Malicious npm package 'esbuild-linux-arm32' discovered — immediate audit and cleanup advised

ReactNode.jsDevOps

Key update

On August 14, 2025 an npm package named esbuild-linux-arm32 was identified as containing malicious code (OSV entry MAL-2025-19818). This is not a bug in the upstream esbuild codebase but a malicious or compromised package in the npm namespace that can be pulled into projects by loose dependency graphs, mirror/proxy misconfigurations, or careless installs.

Why it matters

esbuild is embedded in many frontend toolchains (Vite, frameworks, build tools). A malicious esbuild-* binary package in your dependency graph means an attacker could execute arbitrary code during install or when the dev server/binary runs, which risks code theft, secret exfiltration, or supply-chain persistence.
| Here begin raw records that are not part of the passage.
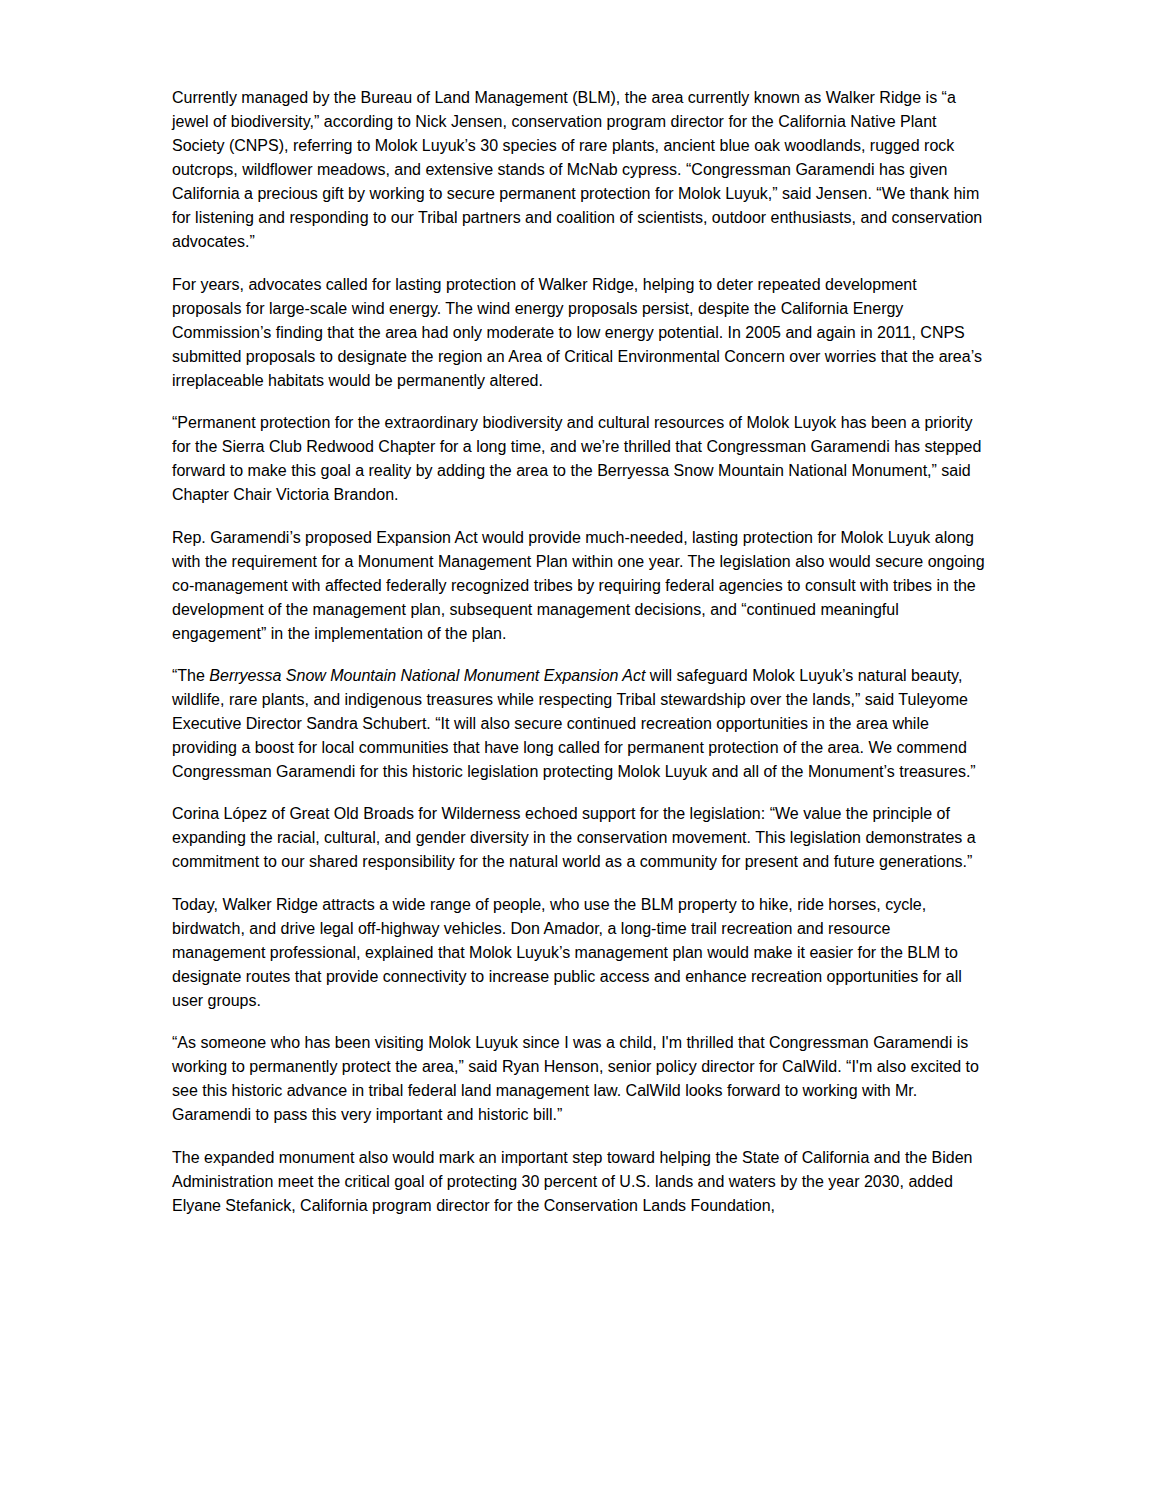Currently managed by the Bureau of Land Management (BLM), the area currently known as Walker Ridge is “a jewel of biodiversity,” according to Nick Jensen, conservation program director for the California Native Plant Society (CNPS), referring to Molok Luyuk’s 30 species of rare plants, ancient blue oak woodlands, rugged rock outcrops, wildflower meadows, and extensive stands of McNab cypress. “Congressman Garamendi has given California a precious gift by working to secure permanent protection for Molok Luyuk,” said Jensen. “We thank him for listening and responding to our Tribal partners and coalition of scientists, outdoor enthusiasts, and conservation advocates.”
For years, advocates called for lasting protection of Walker Ridge, helping to deter repeated development proposals for large-scale wind energy. The wind energy proposals persist, despite the California Energy Commission’s finding that the area had only moderate to low energy potential. In 2005 and again in 2011, CNPS submitted proposals to designate the region an Area of Critical Environmental Concern over worries that the area’s irreplaceable habitats would be permanently altered.
“Permanent protection for the extraordinary biodiversity and cultural resources of Molok Luyok has been a priority for the Sierra Club Redwood Chapter for a long time, and we’re thrilled that Congressman Garamendi has stepped forward to make this goal a reality by adding the area to the Berryessa Snow Mountain National Monument,” said Chapter Chair Victoria Brandon.
Rep. Garamendi’s proposed Expansion Act would provide much-needed, lasting protection for Molok Luyuk along with the requirement for a Monument Management Plan within one year. The legislation also would secure ongoing co-management with affected federally recognized tribes by requiring federal agencies to consult with tribes in the development of the management plan, subsequent management decisions, and “continued meaningful engagement” in the implementation of the plan.
“The Berryessa Snow Mountain National Monument Expansion Act will safeguard Molok Luyuk’s natural beauty, wildlife, rare plants, and indigenous treasures while respecting Tribal stewardship over the lands,” said Tuleyome Executive Director Sandra Schubert. “It will also secure continued recreation opportunities in the area while providing a boost for local communities that have long called for permanent protection of the area. We commend Congressman Garamendi for this historic legislation protecting Molok Luyuk and all of the Monument’s treasures.”
Corina López of Great Old Broads for Wilderness echoed support for the legislation: “We value the principle of expanding the racial, cultural, and gender diversity in the conservation movement. This legislation demonstrates a commitment to our shared responsibility for the natural world as a community for present and future generations.”
Today, Walker Ridge attracts a wide range of people, who use the BLM property to hike, ride horses, cycle, birdwatch, and drive legal off-highway vehicles. Don Amador, a long-time trail recreation and resource management professional, explained that Molok Luyuk’s management plan would make it easier for the BLM to designate routes that provide connectivity to increase public access and enhance recreation opportunities for all user groups.
“As someone who has been visiting Molok Luyuk since I was a child, I'm thrilled that Congressman Garamendi is working to permanently protect the area,” said Ryan Henson, senior policy director for CalWild. “I'm also excited to see this historic advance in tribal federal land management law. CalWild looks forward to working with Mr. Garamendi to pass this very important and historic bill.”
The expanded monument also would mark an important step toward helping the State of California and the Biden Administration meet the critical goal of protecting 30 percent of U.S. lands and waters by the year 2030, added Elyane Stefanick, California program director for the Conservation Lands Foundation,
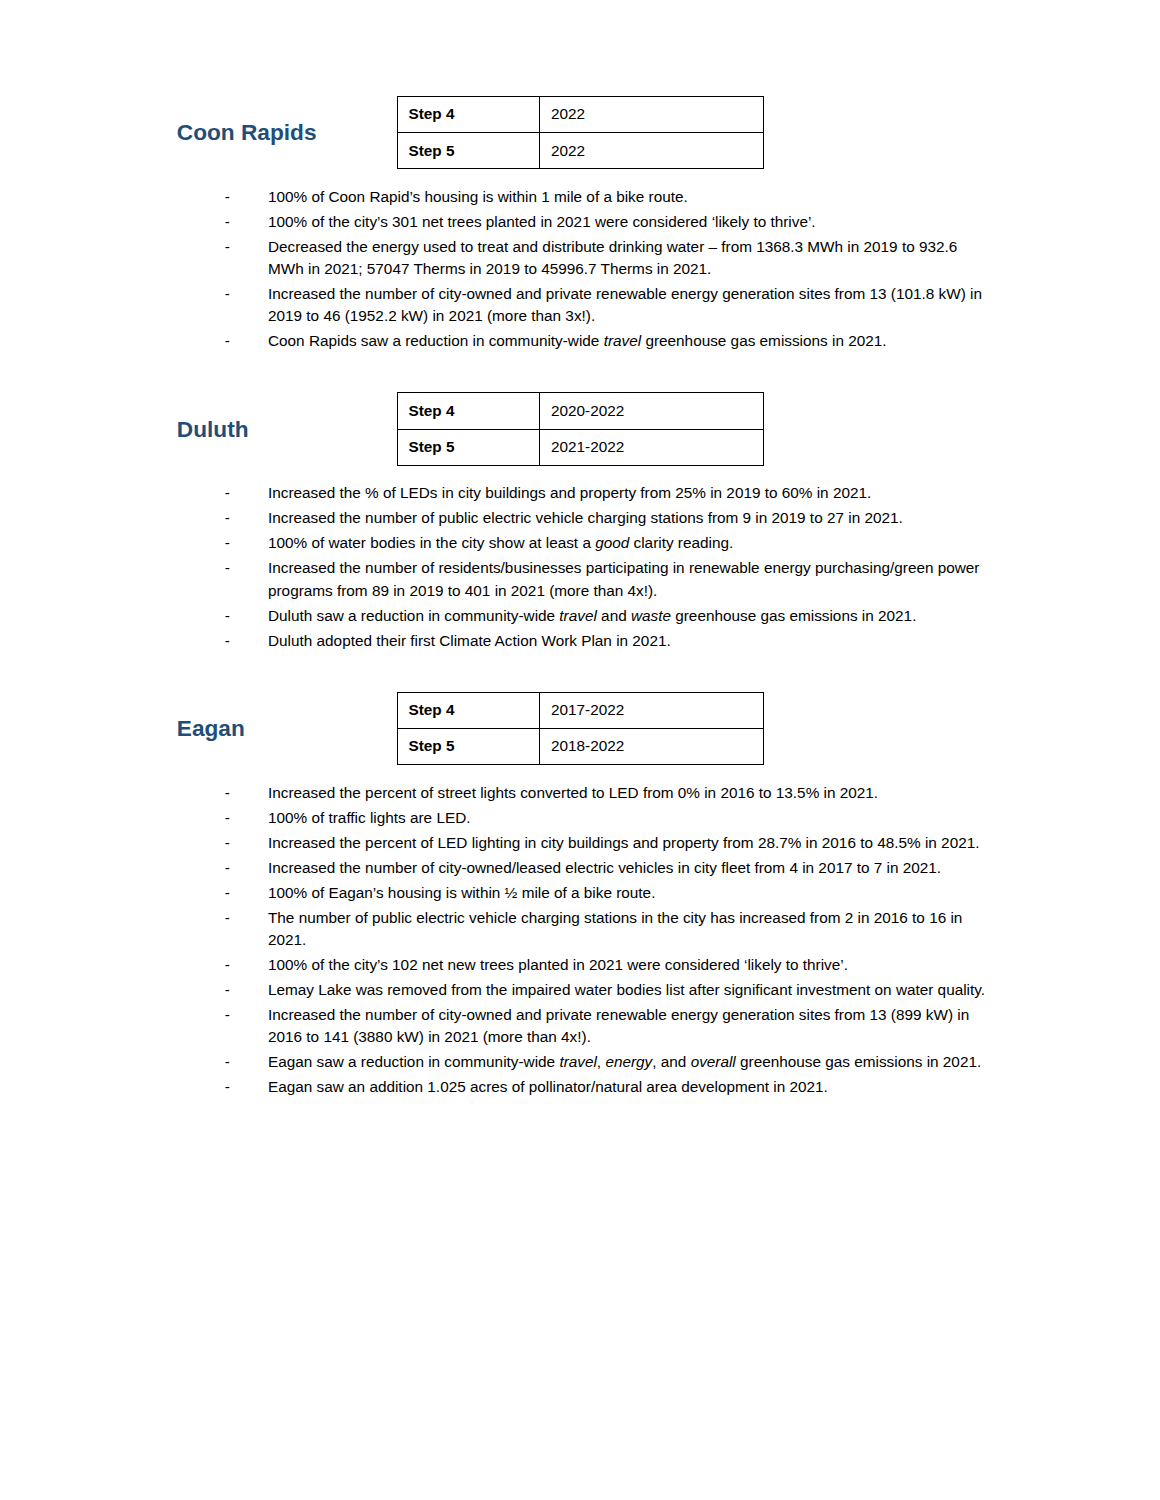Coon Rapids
| Step 4 | 2022 |
| Step 5 | 2022 |
100% of Coon Rapid’s housing is within 1 mile of a bike route.
100% of the city’s 301 net trees planted in 2021 were considered ‘likely to thrive’.
Decreased the energy used to treat and distribute drinking water – from 1368.3 MWh in 2019 to 932.6 MWh in 2021; 57047 Therms in 2019 to 45996.7 Therms in 2021.
Increased the number of city-owned and private renewable energy generation sites from 13 (101.8 kW) in 2019 to 46 (1952.2 kW) in 2021 (more than 3x!).
Coon Rapids saw a reduction in community-wide travel greenhouse gas emissions in 2021.
Duluth
| Step 4 | 2020-2022 |
| Step 5 | 2021-2022 |
Increased the % of LEDs in city buildings and property from 25% in 2019 to 60% in 2021.
Increased the number of public electric vehicle charging stations from 9 in 2019 to 27 in 2021.
100% of water bodies in the city show at least a good clarity reading.
Increased the number of residents/businesses participating in renewable energy purchasing/green power programs from 89 in 2019 to 401 in 2021 (more than 4x!).
Duluth saw a reduction in community-wide travel and waste greenhouse gas emissions in 2021.
Duluth adopted their first Climate Action Work Plan in 2021.
Eagan
| Step 4 | 2017-2022 |
| Step 5 | 2018-2022 |
Increased the percent of street lights converted to LED from 0% in 2016 to 13.5% in 2021.
100% of traffic lights are LED.
Increased the percent of LED lighting in city buildings and property from 28.7% in 2016 to 48.5% in 2021.
Increased the number of city-owned/leased electric vehicles in city fleet from 4 in 2017 to 7 in 2021.
100% of Eagan’s housing is within ½ mile of a bike route.
The number of public electric vehicle charging stations in the city has increased from 2 in 2016 to 16 in 2021.
100% of the city’s 102 net new trees planted in 2021 were considered ‘likely to thrive’.
Lemay Lake was removed from the impaired water bodies list after significant investment on water quality.
Increased the number of city-owned and private renewable energy generation sites from 13 (899 kW) in 2016 to 141 (3880 kW) in 2021 (more than 4x!).
Eagan saw a reduction in community-wide travel, energy, and overall greenhouse gas emissions in 2021.
Eagan saw an addition 1.025 acres of pollinator/natural area development in 2021.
Practical immediate actions: check your lockfile and node_modules for any esbuild-* packages you did not expect, run npm ci (or equivalent) from a pinned lockfile rather than installing untrusted new packages, remove any esbuild-linux-arm32 package, rotate credentials that were available to the affected environment, and add package/name allowlists or package-provenance checks in CI. For teams, enforce strict lockfile usage, cache or mirror trusted packages, and add automated scans for malicious/mismatched package names.